### Directive
Could you write out again, unchanged, the rows from the start of the records through the line containing "August 8, 2026", including both ends?
--- Information provided ---
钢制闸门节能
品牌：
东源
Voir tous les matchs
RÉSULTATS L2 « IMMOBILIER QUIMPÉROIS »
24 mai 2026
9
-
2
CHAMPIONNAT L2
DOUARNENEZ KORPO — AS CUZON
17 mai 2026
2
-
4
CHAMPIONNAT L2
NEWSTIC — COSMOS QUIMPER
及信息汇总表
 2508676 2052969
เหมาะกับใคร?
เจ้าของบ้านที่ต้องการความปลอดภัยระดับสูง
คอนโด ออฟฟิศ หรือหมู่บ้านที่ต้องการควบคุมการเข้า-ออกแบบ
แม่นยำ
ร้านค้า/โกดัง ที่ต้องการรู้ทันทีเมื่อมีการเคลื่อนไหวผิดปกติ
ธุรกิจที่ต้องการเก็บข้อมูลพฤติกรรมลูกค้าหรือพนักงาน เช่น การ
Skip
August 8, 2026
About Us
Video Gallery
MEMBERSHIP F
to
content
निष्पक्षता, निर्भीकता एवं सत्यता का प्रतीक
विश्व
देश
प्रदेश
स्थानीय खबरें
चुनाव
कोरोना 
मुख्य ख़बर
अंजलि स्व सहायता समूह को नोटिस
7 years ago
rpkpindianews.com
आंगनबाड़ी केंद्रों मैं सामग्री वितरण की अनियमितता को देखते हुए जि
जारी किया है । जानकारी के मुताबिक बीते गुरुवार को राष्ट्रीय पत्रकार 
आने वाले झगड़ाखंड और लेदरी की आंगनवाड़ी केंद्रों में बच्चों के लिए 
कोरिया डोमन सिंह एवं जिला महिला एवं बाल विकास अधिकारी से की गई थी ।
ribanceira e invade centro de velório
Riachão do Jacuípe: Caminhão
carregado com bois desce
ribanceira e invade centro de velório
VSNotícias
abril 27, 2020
---
### The answer
钢制闸门节能
品牌：
东源
Voir tous les matchs
RÉSULTATS L2 « IMMOBILIER QUIMPÉROIS »
24 mai 2026
9
-
2
CHAMPIONNAT L2
DOUARNENEZ KORPO — AS CUZON
17 mai 2026
2
-
4
CHAMPIONNAT L2
NEWSTIC — COSMOS QUIMPER
及信息汇总表
 2508676 2052969
เหมาะกับใคร?
เจ้าของบ้านที่ต้องการความปลอดภัยระดับสูง
คอนโด ออฟฟิศ หรือหมู่บ้านที่ต้องการควบคุมการเข้า-ออกแบบ
แม่นยำ
ร้านค้า/โกดัง ที่ต้องการรู้ทันทีเมื่อมีการเคลื่อนไหวผิดปกติ
ธุรกิจที่ต้องการเก็บข้อมูลพฤติกรรมลูกค้าหรือพนักงาน เช่น การ
Skip
August 8, 2026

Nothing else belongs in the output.